Dierenambulance Op de hoek van de straat staat een dierenambulance. Eigenlijk een bestelbus met een logo van een rennende hond. Knipperlichten aan, niemand achter het stuur. Zou de bestuurder een snickers aan het halen zijn bij de avondwinkel op de hoek? Of is er ergens een kat met zijn schattige koppetje vast komen te zitten in een sapcentrifuge. Er loopt een slungelige Hollandse jongen met een wit t-shirt over zijn trui, de vlek op z’n shirt lijkt op het hondenlogo. Hij loopt op de ambulance af in een vlotte pas. Een 'aan het werk' drafje, geen verontrustende spoed. In de bak in zijn handen kan makkelijk een grote schildpad met kiespijn. Misschien een hagedis met staar. Een slang met een huidaandoening, niks geen tweede leven als puntschoen. Dan zie ik dat de bak half transparant is. Er zit niks in. Hooguit wat huisdierresten. Een beetje kattenbakgrind of een stukje cavia.

twien

Kauwgumvingers Een meisje in de regen trekt een stukje kauwgum uit haar hoofd en wil het in de prullenbak gooien. Het blijft aan haar vingers plakken. Als ze het er vanaf trekt, blijft het aan haar andere vingers plakken. Ze trekt haar kaugumvingers langs het randje van de prullenbak. Ook dat werkt niet en ze probeert hetzelfde langs het vreemde dakje wat veel straatprullenbakken hebben. Het dakje is handig om sigaretten op uit te drukken of om troep op te balanceren als de bak zelf vol is. De kauwgum blijft er niet aan plakken. Het valt op de grond. Ze bukt maar halverwege bedenkt ze zich. Dan loopt ze door.

twien

De ontdekking van het oneindige Toen ik jong was, dacht ik dat zeeverkenners zevenkenners waren. Ik kende zeven al toen ik zes was. De zee en ik kenden elkaar al jaren.

Toen ik een jaar of tien was, zat ik buiten op de prullenbak omhoog te staren naar de sterren. Ik dacht aan wat er is, als het heelal eindigt. Dat er daarna ‘niks’ zou moeten zijn, maar dat dat niet kan. Sindsdien neem ik niks meer serieus.

Ik heb nooit gedacht dat melk van de melkboer kwam.
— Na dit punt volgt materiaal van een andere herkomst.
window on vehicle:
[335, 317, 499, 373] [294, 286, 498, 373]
Wel is m’n melkbeker in de brugklas open gegaan in mijn tas. Het hele jaar zure boeken. Het was verschrikkelijk. Dat melk voor kalfjes is, leerde ik toen niet. Die pagina’s zaten zeker aan elkaar geplakt.

Rond mijn twintigste ontdekte ik dat augurken in zuur bewaarde komkommers zijn. Tegenwoordig bewaar ik jalapeño’s en bosui in azijn. Die heten daarna hetzelfde.

Met de jongen van de bakker sprak ik altijd over voetbal en het leven. Dat hij soms niet meer wist waar we het vorige keer over hadden, was wat vreemd. Pas na een tijd ontdekte ik waarom. Er waren twee verschillende bakkersjongens.

Gister ontdekte ik dat Angelique en Jacqueline niet dezelfde naam is. Op zich wist ik dat best, maar ik vond zo’n vergissing wel gezellig. Dingen niet weten is oneindig. Dat kan ik niet vaak genoeg vergeten.